When I look to America, our neighbours to the south, about this issue, it isn’t much different. There are only 20 women currently in the Senate with no black women. In fact, there have only been 4 black men and women elected to the Senate including one woman: Carol Moseley Braun. In the House of Representatives that hold 435 seats, black women only make up 20 of those seats. There are only a few black women that are in the high places of the land such as Loretta Lynch, who is in Barack Obama’s cabinet and the first African-American woman to be Attorney General of the U.S. and Michelle Obama, who we know as the remarkable and intelligent First Lady; her title of First Lady is literal where she is the first black woman to be First Lady.

What does this mean?

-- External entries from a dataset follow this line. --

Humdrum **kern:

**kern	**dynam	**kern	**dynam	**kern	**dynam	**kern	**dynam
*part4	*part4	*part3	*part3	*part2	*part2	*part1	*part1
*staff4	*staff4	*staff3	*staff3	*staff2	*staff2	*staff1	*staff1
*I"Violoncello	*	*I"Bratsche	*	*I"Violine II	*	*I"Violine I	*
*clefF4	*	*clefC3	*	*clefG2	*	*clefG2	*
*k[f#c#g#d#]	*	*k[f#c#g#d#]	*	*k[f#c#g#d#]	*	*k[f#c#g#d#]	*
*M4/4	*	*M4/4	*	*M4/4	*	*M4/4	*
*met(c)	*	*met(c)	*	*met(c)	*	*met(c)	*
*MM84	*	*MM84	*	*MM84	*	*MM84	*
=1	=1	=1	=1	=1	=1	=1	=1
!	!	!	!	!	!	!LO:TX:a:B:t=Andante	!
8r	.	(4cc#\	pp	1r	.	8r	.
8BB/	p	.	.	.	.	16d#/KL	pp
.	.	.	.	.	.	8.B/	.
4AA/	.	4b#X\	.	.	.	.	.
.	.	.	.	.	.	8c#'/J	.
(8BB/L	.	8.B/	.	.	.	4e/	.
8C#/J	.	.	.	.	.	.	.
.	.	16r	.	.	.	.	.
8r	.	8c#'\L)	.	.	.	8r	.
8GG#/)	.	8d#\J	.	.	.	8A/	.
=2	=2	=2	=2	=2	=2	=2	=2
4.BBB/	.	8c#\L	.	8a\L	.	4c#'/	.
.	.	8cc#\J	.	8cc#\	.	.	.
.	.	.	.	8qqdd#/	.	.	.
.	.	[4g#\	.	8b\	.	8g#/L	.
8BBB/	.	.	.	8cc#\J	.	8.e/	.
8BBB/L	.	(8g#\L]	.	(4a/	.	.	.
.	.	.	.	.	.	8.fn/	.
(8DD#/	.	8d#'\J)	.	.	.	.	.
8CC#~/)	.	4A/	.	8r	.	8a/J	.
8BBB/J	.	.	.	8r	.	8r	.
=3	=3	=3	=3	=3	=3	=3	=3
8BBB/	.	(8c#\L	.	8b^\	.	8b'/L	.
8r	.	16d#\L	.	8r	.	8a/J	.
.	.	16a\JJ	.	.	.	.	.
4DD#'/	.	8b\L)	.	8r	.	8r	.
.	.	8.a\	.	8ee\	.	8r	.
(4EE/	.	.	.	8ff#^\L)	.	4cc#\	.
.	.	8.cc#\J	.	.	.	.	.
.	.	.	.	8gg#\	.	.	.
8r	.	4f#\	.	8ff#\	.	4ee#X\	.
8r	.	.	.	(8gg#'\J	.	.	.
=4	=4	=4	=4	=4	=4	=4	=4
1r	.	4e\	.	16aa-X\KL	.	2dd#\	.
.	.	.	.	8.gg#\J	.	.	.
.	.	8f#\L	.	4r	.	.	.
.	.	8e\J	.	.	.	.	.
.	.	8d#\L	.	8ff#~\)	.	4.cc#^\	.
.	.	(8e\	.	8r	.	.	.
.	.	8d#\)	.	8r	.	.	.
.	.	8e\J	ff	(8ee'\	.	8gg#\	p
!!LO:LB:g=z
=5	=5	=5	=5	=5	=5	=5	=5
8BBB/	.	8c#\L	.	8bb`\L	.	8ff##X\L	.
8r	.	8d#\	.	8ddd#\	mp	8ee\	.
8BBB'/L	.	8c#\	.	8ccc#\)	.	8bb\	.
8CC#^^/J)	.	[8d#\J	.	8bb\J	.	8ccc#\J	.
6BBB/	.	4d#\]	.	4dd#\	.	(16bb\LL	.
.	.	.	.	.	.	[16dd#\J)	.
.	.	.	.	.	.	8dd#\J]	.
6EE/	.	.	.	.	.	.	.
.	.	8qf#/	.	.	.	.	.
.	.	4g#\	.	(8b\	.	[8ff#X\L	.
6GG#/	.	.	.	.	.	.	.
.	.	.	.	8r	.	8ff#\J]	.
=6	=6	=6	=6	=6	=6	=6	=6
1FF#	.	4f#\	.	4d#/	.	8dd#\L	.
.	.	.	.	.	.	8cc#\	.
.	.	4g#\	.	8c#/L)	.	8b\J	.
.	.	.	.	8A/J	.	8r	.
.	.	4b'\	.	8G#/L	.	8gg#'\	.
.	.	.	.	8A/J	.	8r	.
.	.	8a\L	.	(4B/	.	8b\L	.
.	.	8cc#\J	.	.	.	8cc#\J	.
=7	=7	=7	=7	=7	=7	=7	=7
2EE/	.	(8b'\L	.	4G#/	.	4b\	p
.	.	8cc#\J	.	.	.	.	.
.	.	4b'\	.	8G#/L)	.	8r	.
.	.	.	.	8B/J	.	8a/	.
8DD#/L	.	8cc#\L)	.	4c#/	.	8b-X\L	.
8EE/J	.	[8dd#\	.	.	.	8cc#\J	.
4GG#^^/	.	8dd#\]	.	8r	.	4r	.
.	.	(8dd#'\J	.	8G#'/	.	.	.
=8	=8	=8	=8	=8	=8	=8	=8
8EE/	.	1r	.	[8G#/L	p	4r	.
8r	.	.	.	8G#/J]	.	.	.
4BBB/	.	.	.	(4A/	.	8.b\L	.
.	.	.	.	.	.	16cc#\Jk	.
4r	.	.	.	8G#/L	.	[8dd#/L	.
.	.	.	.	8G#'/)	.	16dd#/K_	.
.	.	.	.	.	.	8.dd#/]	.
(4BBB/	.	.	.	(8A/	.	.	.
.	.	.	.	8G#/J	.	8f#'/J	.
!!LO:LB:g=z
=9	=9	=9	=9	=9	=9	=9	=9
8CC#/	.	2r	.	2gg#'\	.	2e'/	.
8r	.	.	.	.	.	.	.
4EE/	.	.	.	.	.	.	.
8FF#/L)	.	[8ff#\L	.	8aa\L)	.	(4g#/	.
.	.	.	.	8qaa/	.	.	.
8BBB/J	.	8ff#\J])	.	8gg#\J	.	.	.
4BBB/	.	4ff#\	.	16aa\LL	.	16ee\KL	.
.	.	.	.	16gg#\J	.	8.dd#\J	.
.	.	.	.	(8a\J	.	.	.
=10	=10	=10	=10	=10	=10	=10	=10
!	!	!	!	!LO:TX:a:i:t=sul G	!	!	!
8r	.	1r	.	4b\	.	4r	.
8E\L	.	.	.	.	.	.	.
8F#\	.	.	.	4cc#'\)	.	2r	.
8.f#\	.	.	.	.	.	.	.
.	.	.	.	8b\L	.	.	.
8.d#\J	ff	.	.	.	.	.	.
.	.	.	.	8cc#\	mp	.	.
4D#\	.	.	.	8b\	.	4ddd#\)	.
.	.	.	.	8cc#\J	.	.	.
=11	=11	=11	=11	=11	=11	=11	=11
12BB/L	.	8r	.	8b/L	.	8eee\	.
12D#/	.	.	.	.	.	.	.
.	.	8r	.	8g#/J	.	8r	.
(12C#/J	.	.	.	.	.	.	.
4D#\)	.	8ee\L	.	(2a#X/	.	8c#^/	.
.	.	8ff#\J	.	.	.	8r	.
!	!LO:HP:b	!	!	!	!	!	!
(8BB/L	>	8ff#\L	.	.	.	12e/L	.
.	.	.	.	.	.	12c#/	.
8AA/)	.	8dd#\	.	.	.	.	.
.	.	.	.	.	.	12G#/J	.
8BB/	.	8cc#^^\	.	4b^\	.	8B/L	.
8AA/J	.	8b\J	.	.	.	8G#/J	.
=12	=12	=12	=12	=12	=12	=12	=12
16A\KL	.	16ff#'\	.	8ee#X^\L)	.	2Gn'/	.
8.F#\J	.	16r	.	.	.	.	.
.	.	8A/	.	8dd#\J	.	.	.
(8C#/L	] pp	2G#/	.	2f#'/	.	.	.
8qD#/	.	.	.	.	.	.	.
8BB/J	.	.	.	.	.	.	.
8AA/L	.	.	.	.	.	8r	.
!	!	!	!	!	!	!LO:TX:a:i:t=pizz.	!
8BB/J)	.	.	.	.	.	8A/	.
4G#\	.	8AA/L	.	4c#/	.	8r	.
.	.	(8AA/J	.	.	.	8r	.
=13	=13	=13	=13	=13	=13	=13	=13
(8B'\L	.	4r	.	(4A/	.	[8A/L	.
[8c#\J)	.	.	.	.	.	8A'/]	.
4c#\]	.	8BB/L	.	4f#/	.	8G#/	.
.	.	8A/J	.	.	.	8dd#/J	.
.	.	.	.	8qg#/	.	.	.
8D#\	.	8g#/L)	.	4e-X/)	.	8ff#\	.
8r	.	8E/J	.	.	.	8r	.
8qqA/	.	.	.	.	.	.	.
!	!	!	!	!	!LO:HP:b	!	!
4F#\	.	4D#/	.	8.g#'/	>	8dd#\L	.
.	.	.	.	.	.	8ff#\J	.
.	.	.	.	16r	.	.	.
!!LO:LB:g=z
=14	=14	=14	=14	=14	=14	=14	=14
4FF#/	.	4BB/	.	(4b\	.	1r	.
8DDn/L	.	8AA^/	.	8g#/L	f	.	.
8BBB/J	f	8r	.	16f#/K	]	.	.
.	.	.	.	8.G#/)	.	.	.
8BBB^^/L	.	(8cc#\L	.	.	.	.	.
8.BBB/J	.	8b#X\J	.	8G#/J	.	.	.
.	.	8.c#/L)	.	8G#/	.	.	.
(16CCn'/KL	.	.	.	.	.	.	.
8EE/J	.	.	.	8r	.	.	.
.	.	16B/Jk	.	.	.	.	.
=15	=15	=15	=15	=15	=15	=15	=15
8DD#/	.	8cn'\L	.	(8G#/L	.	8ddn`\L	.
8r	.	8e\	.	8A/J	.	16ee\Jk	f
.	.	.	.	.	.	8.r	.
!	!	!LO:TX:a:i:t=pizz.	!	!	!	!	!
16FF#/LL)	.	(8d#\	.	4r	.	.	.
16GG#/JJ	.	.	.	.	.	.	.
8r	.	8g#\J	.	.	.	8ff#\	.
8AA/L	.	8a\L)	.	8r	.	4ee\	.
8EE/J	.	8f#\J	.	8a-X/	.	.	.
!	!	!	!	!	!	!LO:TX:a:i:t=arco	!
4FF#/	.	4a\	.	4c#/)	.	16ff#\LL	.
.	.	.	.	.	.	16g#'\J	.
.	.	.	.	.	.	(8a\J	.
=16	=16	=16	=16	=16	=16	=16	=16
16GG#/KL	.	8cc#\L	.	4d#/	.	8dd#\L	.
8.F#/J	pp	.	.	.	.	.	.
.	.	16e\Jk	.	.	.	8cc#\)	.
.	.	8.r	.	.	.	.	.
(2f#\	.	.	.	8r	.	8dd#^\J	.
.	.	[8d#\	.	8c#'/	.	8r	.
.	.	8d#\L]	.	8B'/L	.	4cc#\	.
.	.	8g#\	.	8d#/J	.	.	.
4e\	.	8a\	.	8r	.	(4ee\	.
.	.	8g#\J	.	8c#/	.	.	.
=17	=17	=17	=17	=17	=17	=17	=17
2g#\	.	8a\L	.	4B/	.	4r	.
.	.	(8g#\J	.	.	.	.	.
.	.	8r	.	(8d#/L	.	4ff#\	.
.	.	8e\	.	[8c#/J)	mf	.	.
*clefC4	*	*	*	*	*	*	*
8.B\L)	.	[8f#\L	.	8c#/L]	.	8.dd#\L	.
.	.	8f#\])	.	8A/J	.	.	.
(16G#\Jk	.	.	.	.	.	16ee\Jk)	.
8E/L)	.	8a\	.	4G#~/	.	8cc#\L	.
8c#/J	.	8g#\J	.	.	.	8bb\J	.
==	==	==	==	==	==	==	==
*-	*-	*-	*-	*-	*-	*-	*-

This means we have to work harder to elect black women and other minorities into government positions; to show young ladies and men of those demographics that they can too aspire to be like them. I personally want more representation because it is always nice to honor the ‘first black’ of anything, but I want a world where they can be more than the first of ‘said position’, that being a visible minority is the ‘norm.’ We all have a voice; I mean Barack Obama is in office, so we have to use that same voice that got him elected to elect these women first on their duty and dedication they have more than the colour of their skin and also encourage black women to run for these positions. We have to make sure representation is in place for all minorities including and especially black women.